Rule 25.2(a) provides that "[i]n a plea bargain case . . . a defendant may appeal only: (A) those matters that were raised by written motion filed and ruled on before trial, (B) after getting the trial court's permission to appeal, or (C) where the specific appeal is expressly authorized by statute. Tex.R.App.P. 25.2(a)(2). The Court of Criminal Appeals has held that these three situations are exclusive and that in any other situation, no appeal is authorized, even when appellant challenges jurisdiction, the voluntariness of the guilty plea, or the effective assistance of appellant's counsel. See Ex parte Castillo, 664 S.W.3d 833, 834 (Tex. Crim. App. 2022); Griffin v. State, 145 S.W.3d 645, 648-49 (Tex. Crim. App. 2004); Woods v. State, 108 S.W.3d 314, 316 (Tex. Crim. App. 2003). Appellant does not seek to appeal a matter that was raised by written motion filed and ruled on before trial, and the trial court has not given appellant permission to appeal. The parties have not cited and we are not aware of a statute that expressly authorizes this specific appeal. Therefore, appellant has no right of appeal, and appellant may not appeal as to guilt/innocence or as to punishment or sentencing. See Tex. R. App. P. 25.2(a)(2); Ex parte Castillo, 664 S.W.3d at 834; Griffin, 145 S.W.3d at 648-49; Shankle, 119 S.W.3d at 810-14; Woods, 108 S.W.3d at 316.
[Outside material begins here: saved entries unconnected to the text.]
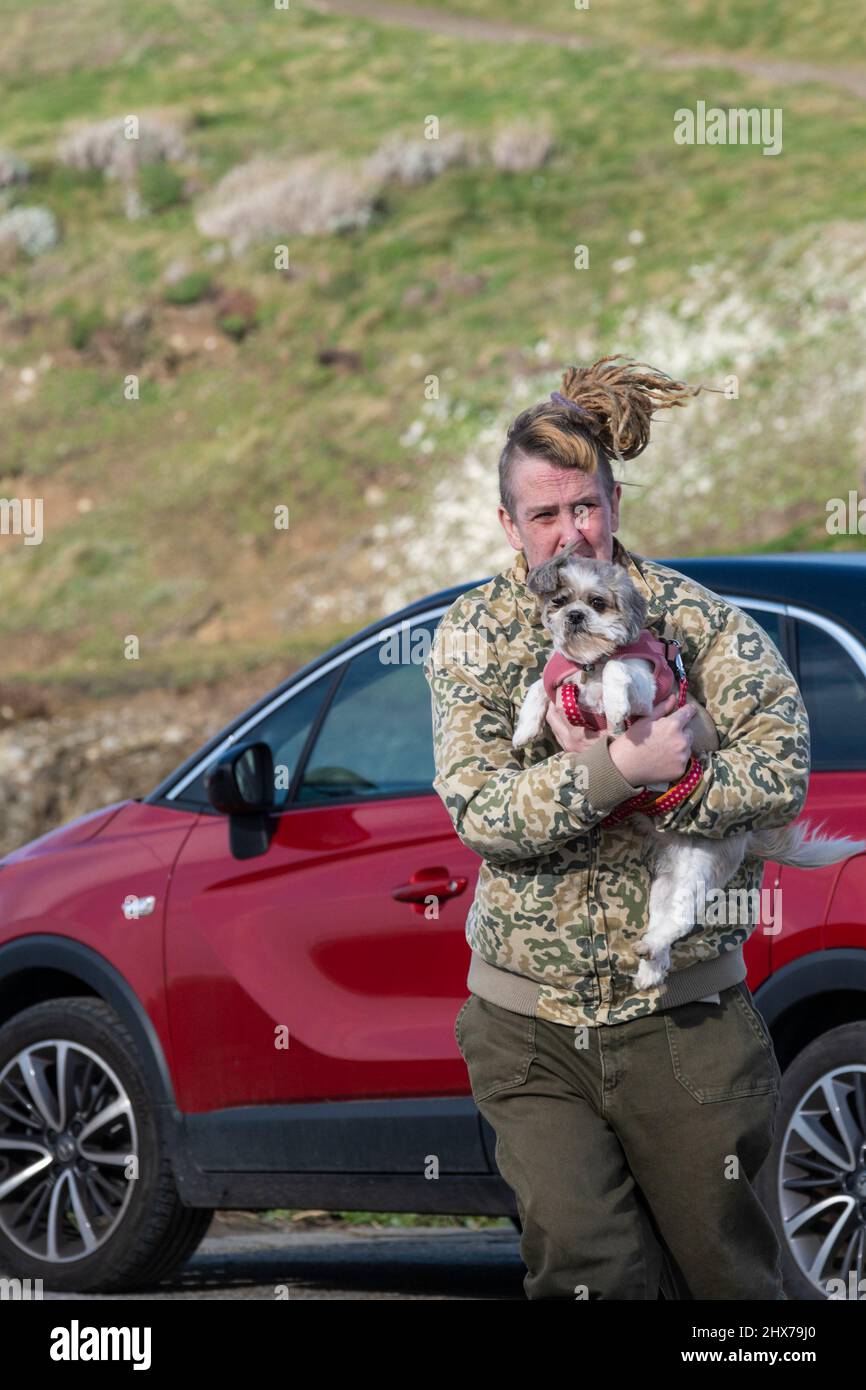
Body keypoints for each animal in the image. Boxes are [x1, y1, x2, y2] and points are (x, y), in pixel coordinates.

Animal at [511, 539, 861, 989]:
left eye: (597, 602)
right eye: (559, 600)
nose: (574, 615)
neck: (588, 665)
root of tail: (746, 835)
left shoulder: (646, 687)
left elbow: (619, 668)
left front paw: (614, 706)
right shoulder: (561, 677)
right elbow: (540, 685)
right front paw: (525, 729)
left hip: (698, 870)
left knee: (681, 918)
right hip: (666, 881)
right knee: (666, 922)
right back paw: (650, 964)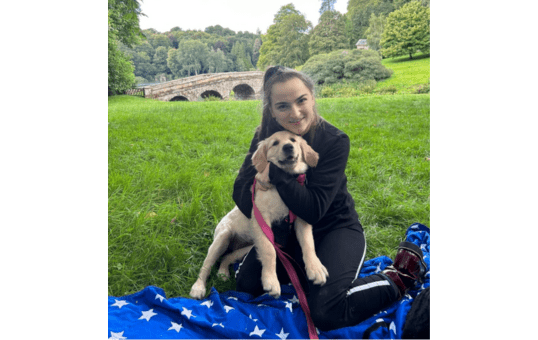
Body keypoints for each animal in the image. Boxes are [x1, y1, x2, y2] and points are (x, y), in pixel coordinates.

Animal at [191, 131, 328, 298]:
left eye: (293, 140)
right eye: (275, 143)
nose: (288, 147)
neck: (281, 186)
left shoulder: (302, 218)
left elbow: (309, 244)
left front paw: (315, 268)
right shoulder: (261, 218)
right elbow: (270, 251)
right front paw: (271, 281)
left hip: (246, 248)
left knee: (226, 257)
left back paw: (223, 272)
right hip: (222, 237)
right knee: (206, 265)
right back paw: (198, 287)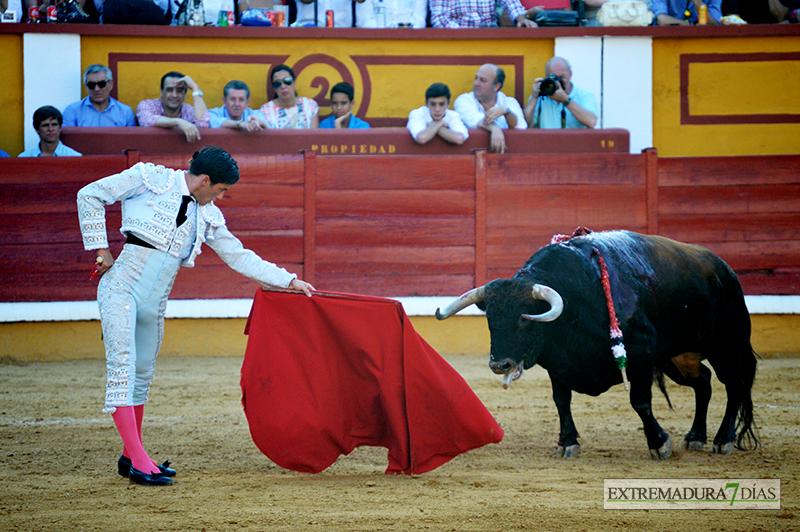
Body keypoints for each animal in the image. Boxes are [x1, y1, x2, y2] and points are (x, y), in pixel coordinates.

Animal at [438, 231, 756, 460]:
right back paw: (695, 437)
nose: (499, 364)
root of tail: (725, 270)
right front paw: (567, 442)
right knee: (703, 382)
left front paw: (659, 443)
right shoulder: (558, 362)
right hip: (677, 358)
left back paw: (723, 440)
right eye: (490, 318)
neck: (579, 296)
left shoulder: (640, 353)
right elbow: (561, 400)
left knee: (735, 385)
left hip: (727, 345)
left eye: (525, 318)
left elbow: (640, 400)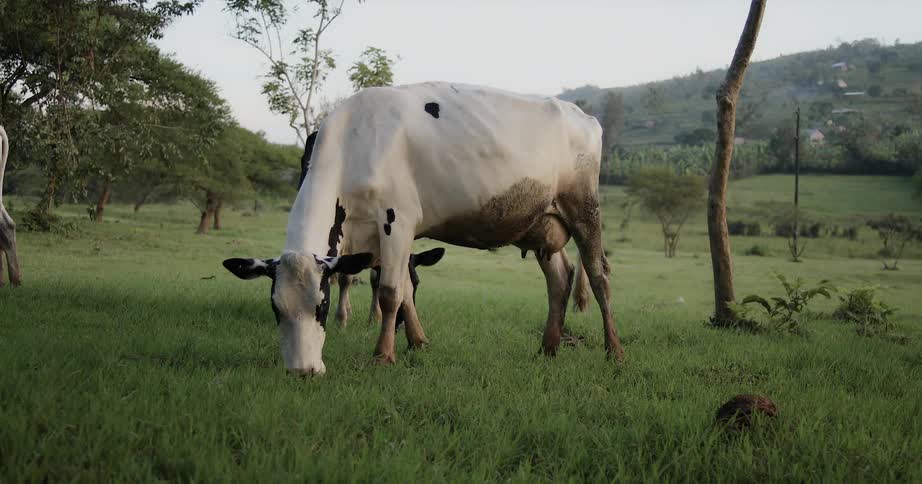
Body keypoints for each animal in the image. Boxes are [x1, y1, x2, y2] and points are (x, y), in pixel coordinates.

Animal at [222, 82, 623, 375]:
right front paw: (417, 342)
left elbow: (389, 292)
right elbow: (402, 289)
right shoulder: (378, 238)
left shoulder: (396, 220)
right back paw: (549, 347)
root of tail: (584, 116)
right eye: (276, 308)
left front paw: (383, 355)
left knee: (598, 274)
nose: (302, 370)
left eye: (320, 306)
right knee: (560, 279)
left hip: (584, 207)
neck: (355, 142)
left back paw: (614, 351)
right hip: (543, 224)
The trial court's certification, under Texas Rule of Appellate Procedure 25.2(d), of appellant's right of appeal provides that this case "[i]s a plea bargain case, and the defendant has NO right of appeal as to guilt/innocence conviction [sic]. The defendant retains the right to appeal as to sentencing." The record shows that this case is a plea bargain case, and appellant has no right of appeal. Therefore, the certification contradicts the appellate record and so the law deems it defective. See Simon v. State, 554 S.W.3d 257, 262-63 (Tex. App.-Houston [14th Dist.] 2018, no pet.); Jenkins v. State, 495 S.W.3d 347, 352 (Tex. App.-Houston [14th Dist.] 2016, no pet.). Therefore, we ORDER the appeal ABATED, and we ORDER the trial court to file an amended Rule 25.2(a)(2) certification consistent with our determinations in this Abatement Order. The trial court's amended certification shall be included in a supplemental clerk's record and transmitted to this court no later than October 25, 2024. The appeal will be reinstated when the supplemental clerk's record has been filed. This court may reinstate the appeal on the motion of any party or on its own motion.